Dans la nuit du 17 au 18, les profanateurs ont franchi l’Odet, qui marque la "frontière" du pays bigouden et du pays fouesnantais, pour barbouiller la fontaine de la chapelle Notre-Dame de la Clarté, à Combrit, puis la fontaine de la chapelle Sainte-Côme, à Plomeur. Enfin, le 20 mai, c’est à Ergué-Gabéric, près de Quimper, que la chapelle Ker Devot a été l’objet de dégradations.

Chaque fois, l’inscription "TABM" était tracée à la peinture noire, souvent accompagnée d’une croix renversée, signature attribuée aux adorateurs de Satan. Et le mode opératoire, celui d’un commando. Des cordes, tirées par un véhicule, ont dû être utilisées. Pierre Floc’h, sculpteur sur pierre, qui restaure régulièrement des calvaires après des dégradations, est formel : "Sur les cinq lieux où l’on m’a demandé de faire des expertises, une tension a été exercée à partir du haut pour faire basculer les fûts qui parfois ont été cassés en dizaines de morceaux. Mises à part les croix de mission du XIXe siècle, la plupart des monuments datent du XVIe siècle. On a recensé plus de 3 000 calvaires et 350 chapelles, rien que dans le Finistère."

Jean Loaec, maire de Pleuven, précise : "Les calvaires, toujours tournés vers l’Occident, commémorent la crucifixion et comportent au moins trois personnages tandis que les croix ne représentent que le Christ crucifié. Elles marquent parfois les anciennes limites d’une communauté monastique."

Après le 20 mai, les raids nocturnes ont cessé. A la veille de la saison estivale, toute la région respirait mieux. Scandalisés par ces atteintes à un patrimoine historique autant que religieux, certains esprits s’étaient échauffés. Ici ou là, des tours de garde étaient envisagés. "Au-delà du coût pour les contribuables, nous sommes choqués de voir que ces actes odieux ne provoquent aucune réaction médiatique comme quand des lieux de culte ou des cimetières juifs ou musulmans sont vandalisés", s’indigne un commerçant de Bénodet, en dénonçant "une tolérance à l’égard de la christianophobie".

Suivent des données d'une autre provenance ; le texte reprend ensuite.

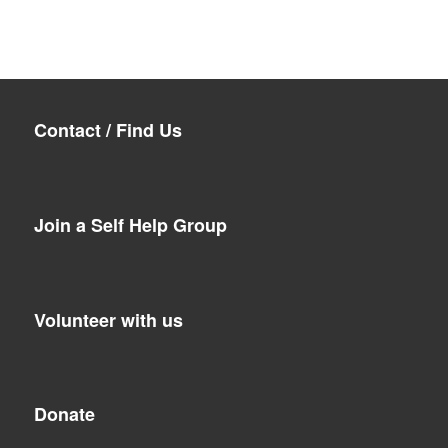
Contact / Find Us
Join a Self Help Group
Volunteer with us
Donate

Dans la nuit du 15 au 16 juin, les hostilités ont repris, un cran au-dessus : la chapelle de Loqueffret, au coeur des monts d’Arrée, soit à plus de 60 km des premiers lieux vandalisés, a été incendiée, toujours avec la même signature, tracée sur un pilier du porche, "TABM".

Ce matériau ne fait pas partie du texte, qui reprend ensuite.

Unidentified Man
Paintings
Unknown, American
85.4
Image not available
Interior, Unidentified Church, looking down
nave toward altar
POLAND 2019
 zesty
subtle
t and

A l’écart du bourg de Loqueffret, il faut parcourir plus d’un kilomètre à travers bois pour découvrir la chapelle de la Croix aux dimensions d’une église et la douce harmonie des édifices du XVIe siècle. Cernée de chênes et de châtaigniers, la chapelle est peu fréquentée mais les villageois s’y rendent en foule, en septembre, pour le pardon. De ce monument historique, datant de 1522, il ne reste que des murs noircis, des moignons de poutres calcinées et des amas d’ardoises brisées. "La charpente et des statues polychromes du XVe siècle ont été détruites. Alors qu’un chantier de rénovation de 300 000 euros devait commencer deux jours plus tard, tout est à refaire, se lamente le maire, Jean-Claude Albert, soulagé que les incendiaires soient "hors d’état de nuire".

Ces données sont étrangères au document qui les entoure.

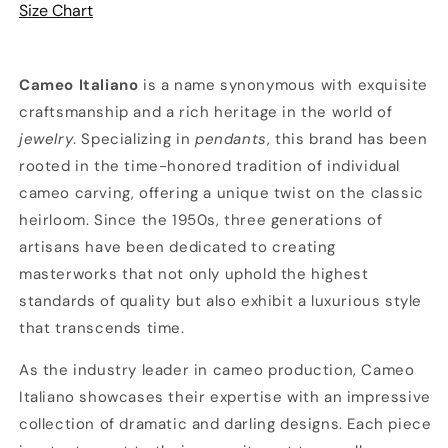
Size Chart
w/
w/
Chain
Chain
Cameo Italiano
is a name synonymous with exquisite
craftsmanship and a rich heritage in the world of
jewelry
. Specializing in
pendants
, this brand has been
rooted in the time-honored tradition of individual
cameo carving, offering a unique twist on the classic
heirloom. Since the 1950s, three generations of
artisans have been dedicated to creating
masterworks that not only uphold the highest
standards of quality but also exhibit a luxurious style
that transcends time.
As the industry leader in cameo production, Cameo
Italiano showcases their expertise with an impressive
collection of dramatic and darling designs. Each piece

Le mercredi 20 mai, une lettre de revendication adressée à la rédaction du quotidien Le Télégramme aurait pu lever une partie du mystère. "True Armorik Black Metal" s’y présentait comme un groupuscule extrémiste anti-ecclésiastique qui prétendait "laver la terre d’Armorique des intrus qui y ont pris place sans le moindre respect pour nos racines celtiques". Jusque-là, les enquêteurs qui s’étaient orientés vers les milieux sataniques attribuaient le sigle "TABM" à True Aryan Black Metal, une frange extrémiste de la mouvance musicale Black Metal qui revendique une filiation avec le diable. Figure emblématique de cette tendance dure, le chanteur américain Marilyn Manson, dont les fans se comptent par millions, devrait donner un concert, cet été, dans les Côtes-d’Armor…

En annonçant qu’ils feraient "tomber les icônes symbolisant la faiblesse d’esprit", les signataires menaçaient : "Nous allons frapper encore et encore." Amateurs de Black Metal, ils ne se référaient pourtant pas plus aux Aryens qu’au maître des ténèbres.